Wenn dieser Film oft als der beste Film der 80er Jahre gehandelt wird, dann liegt das darin, dass er nicht so ist, wie die meisten erfolgreichen Hollywood-Produktionen dieser Dekade. "Wie ein wilder Stier" ist ein klassisches Movie aus den 70ern. Mit all der Stärke, all der Rauhheit und all der Brillanz, die viele aus diesem Jahrzehnt auszeichneten.
In "Wie ein wilder Stier" spielt Robert De Niro eine der stärksten Rollen seines Lebens: Jake La Motta. Der Boxer, der aus der Bronx kommt, und beim Kampf nie auf die Bretter geht. La Motta kämpft sich hoch zum Mittelgewichts-Champion, erfährt aber unmittelbar nach seinem Erfolg den Absturz. Sowohl privat als auch beruflich sinkt La Mottas Stern. So ist die Ehe mit der jüngeren Vickie schon vom ersten Moment an zum Scheitern verurteilt. Sie ist ein beeinflussbares Naivchen, und er ist leider ein rauhbeiniger, unausstehlicher Mann, der an krankhafter Eifersucht leidet. Als ihm der Verdacht kommt, sein geliebter Bruder Joey (Joe Pesci) hätte mit Vickie geschlafen, schlägt er seinen Bruder krankenhausreif. Von diesem Moment an verliert er den Kontakt zu seinem Bruder, der zugleich Manager als auch bester Freund war.
Regisseur Martin Scorsese konzentriert sich bei "Wie ein wilder Stier" auf die innere Psyche des manischen Jake La Motta - und Robert De Niro spielt umwerfend. Zuerst trainiert De Niro wie ein Besessener in Boxstudios. Gerüchte besagen, das er zu der Zeit seines Trainings so gut war, wie ein Boxprofi seines Gewichtes. Seine Präsenz ist unglaublich auf der Leinwand. Wenn er im Ring wie ein Tier - wie ein wilder Stier - auf seine Gegner einprischt, dann hat man kaum mehr das Gefühl, einen Film zu sehen - eher einen realen Boxkampf. Für den zweiten Akt seiner "Karriere" nahm De Niro in seiner Art und Weise als "Method Actor" 30 Kilo zu, und präsentierte den fetten La Motta, der als zweitklassiger Stand-up-Comedian zweite Karriere machen versucht. Die enorme Wandlungsfähigkeit und die haarsträubend emotionale Darstellung seines Charakters brachten De Niro zu Recht den Oscar für den Besten Darsteller ein. Aber nicht nur De Niro konnte den goldenen Academy Award nach Hause nehmen. Auch die Cutterin Thelma Schoonmaker konnte sich über die Trophäe freuen. Zusammen mit Regisseur Scorsese schnitt sie die aufregendsten, besten Boxszenen der Filmgeschichte.
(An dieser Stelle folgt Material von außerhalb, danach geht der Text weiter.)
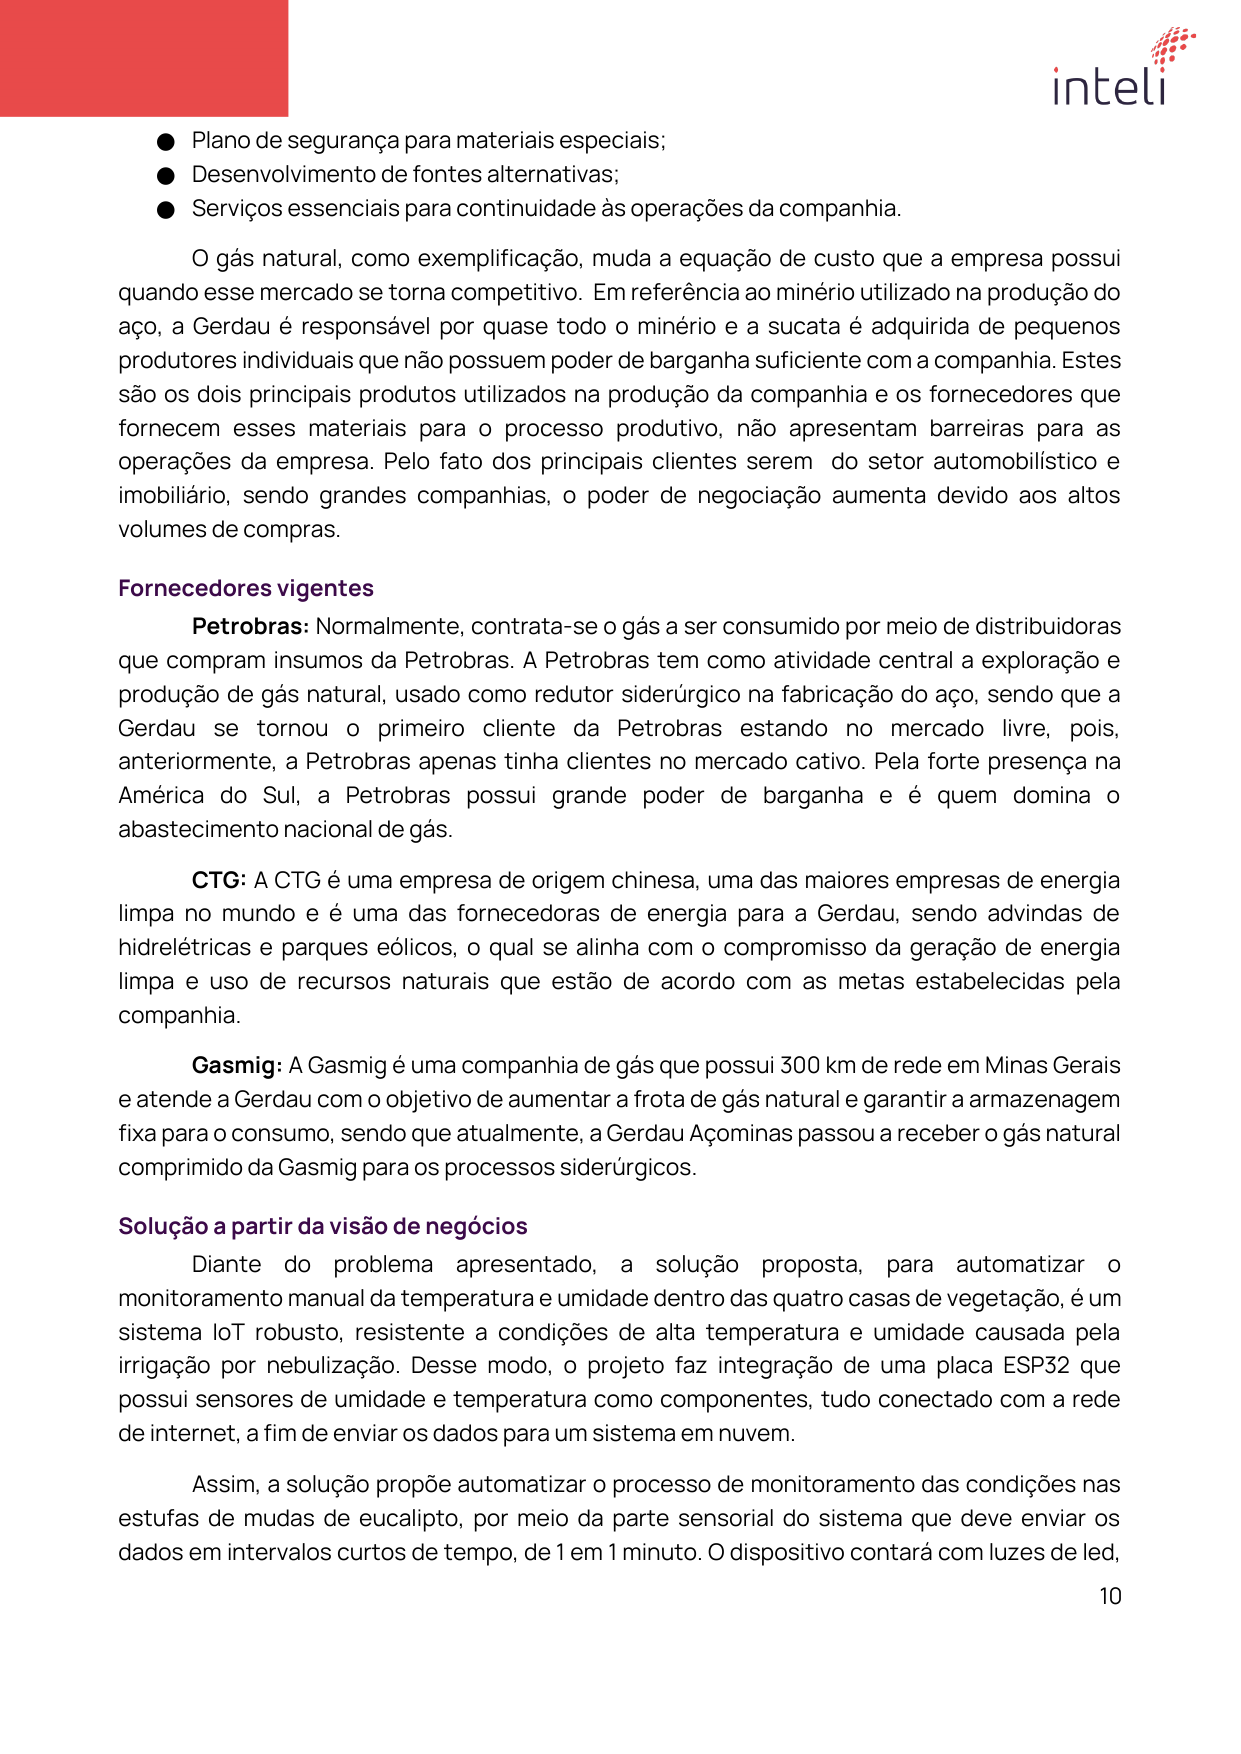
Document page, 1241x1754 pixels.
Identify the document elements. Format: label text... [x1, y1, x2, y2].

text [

Mit einer umwerfenden Soundkulisse, die immer subjektiv vom Vernehmen La Mottas abhängt und Soundeffekten (die so brillant waren, das die Sounddesigner aus Angst kopiert zu werden, die Originalbänder zerstörten) entstanden die auch visuell überragenden Kampfszenen. Der Zuschauer betrachtet die Kontrahenten nie aus der Sicht eines normalen Zuschauers - sondern immer so, wie der ganze Film es tut: Als wäre er mit La Motta dabei. Wir schauen ihm quasi beim Bosen über die Schulter, verlassen nie den Ring. Hier dreht Scorsese auch besonders martialisch. Blut spritzt, Nasen werden verbogen.
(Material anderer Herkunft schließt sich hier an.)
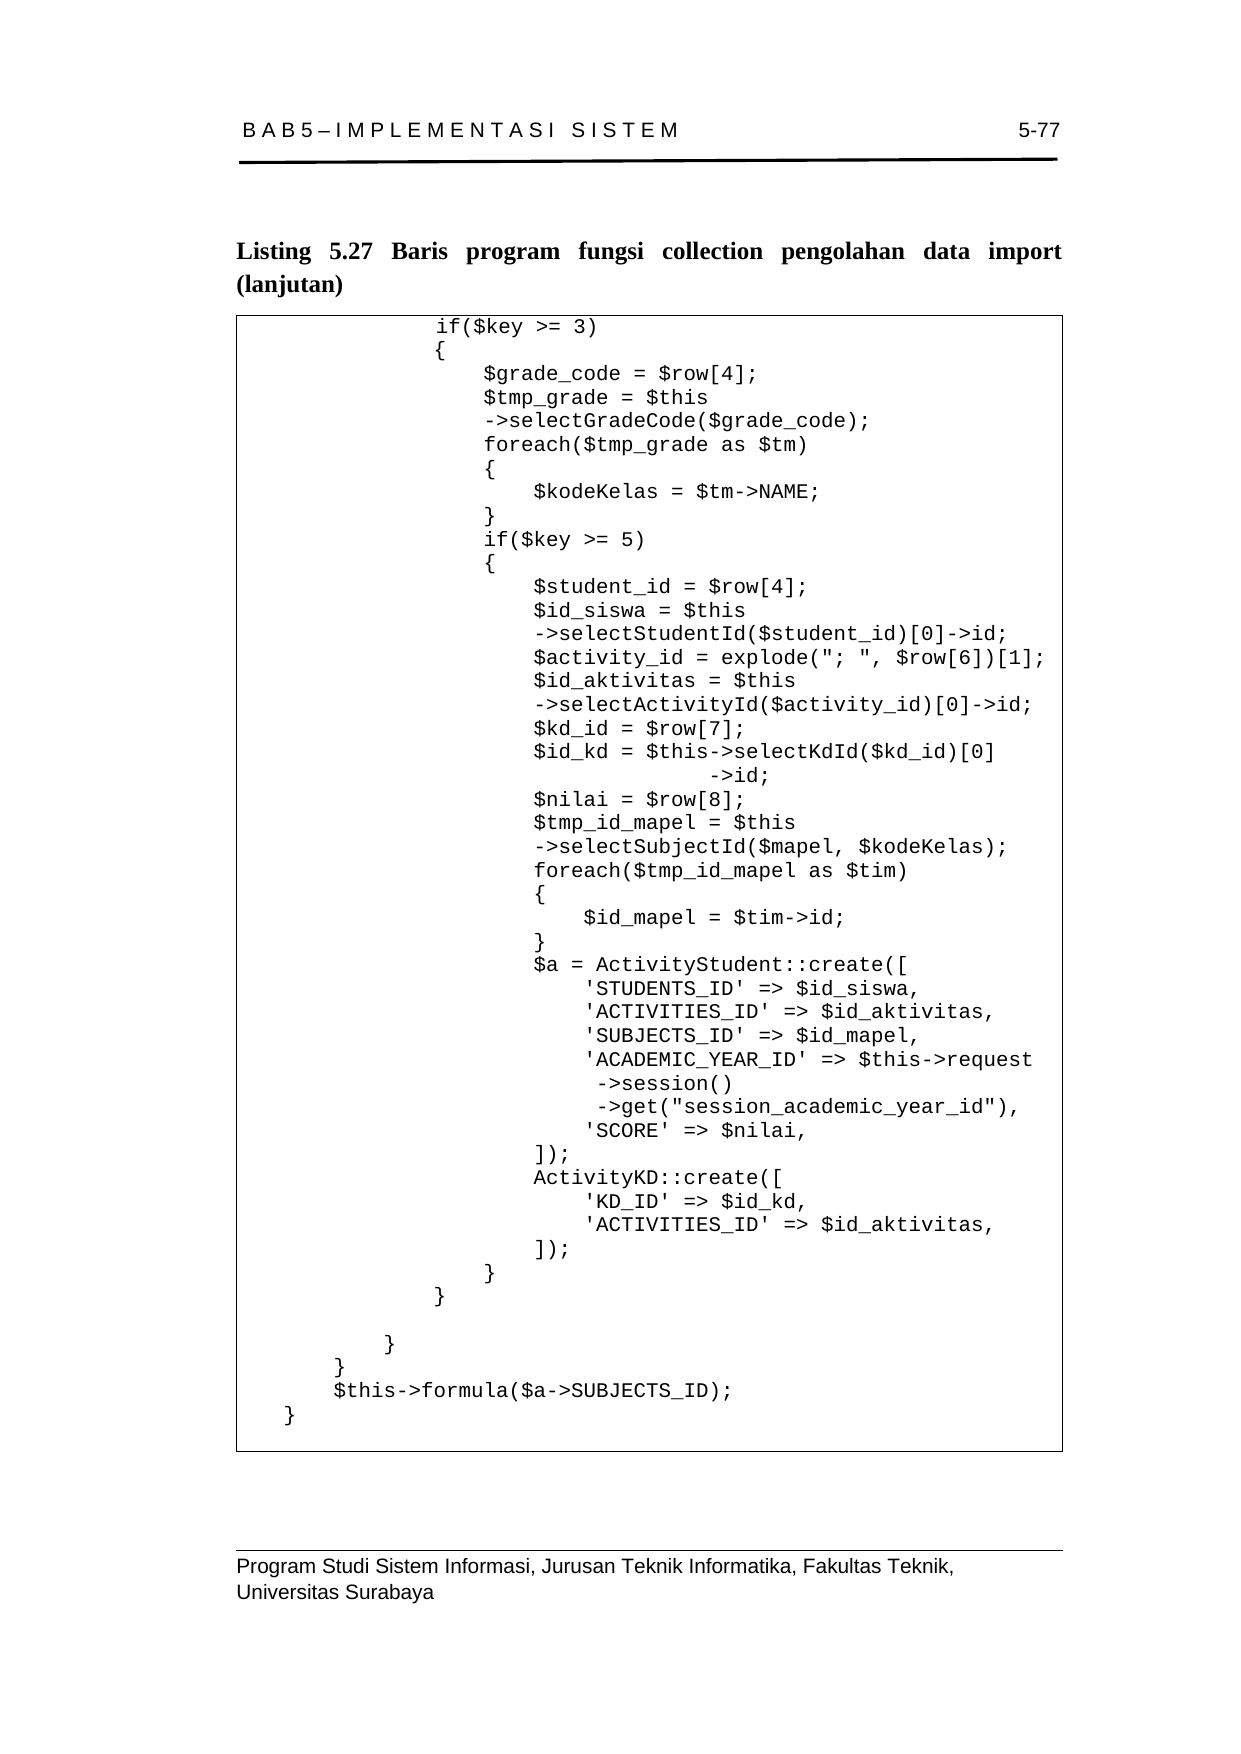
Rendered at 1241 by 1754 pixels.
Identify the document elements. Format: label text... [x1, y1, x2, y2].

table_header if($key >= 3) { $grade_code = $row[4]; $tmp_grade = $this ->selectGradeCode($grade_code); foreach($tmp_grade as $tm) { $kodeKelas = $tm->NAME; } if($key >= 5) { $student_id = $row[4]; $id_siswa = $this ->selectStudentId($student_id)[0]->id; $activity_id = explode("; ", $row[6])[1]; $id_aktivitas = $this ->selectActivityId($activity_id)[0]->id; $kd_id = $row[7]; $id_kd = $this->selectKdId($kd_id)[0] ->id; $nilai = $row[8]; $tmp_id_mapel = $this ->selectSubjectId($mapel, $kodeKelas); foreach($tmp_id_mapel as $tim) { $id_mapel = $tim->id; } $a = ActivityStudent::create([ 'STUDENTS_ID' => $id_siswa, 'ACTIVITIES_ID' => $id_aktivitas, 'SUBJECTS_ID' => $id_mapel, 'ACADEMIC_YEAR_ID' => $this->request ->session() ->get("session_academic_year_id"), 'SCORE' => $nilai, ]); ActivityKD::create([ 'KD_ID' => $id_kd, 'ACTIVITIES_ID' => $id_aktivitas, ]); } } } } $this->formula($a->SUBJECTS_ID); } [237, 316, 1062, 1451]
text Listing 5.27 Baris program fungsi collection pengolahan data import (lanjutan) [236, 236, 1063, 298]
"Wie ein wilder Stier" ist mit Sicherheit einer der besten Filme der 80er Jahre. Er ist mit Sicherheit der beste Boxerfilm aller Zeiten. De Niro und Pesci haben zwei ihrer besten Auftritte und Scorsese hat sich selbst ein Meisterwerk geschossen, auf das er stolz sein kann. Ein Film aus den 80ern kann nur dann gut sein, wenn man nicht bemerkt, das dieser Film aus dieser oberflächlichen Kitsch-Dekade kommt. Und wenn man "Wie ein wilder Stier" sieht, denkt man, er wäre zeitgenössisch!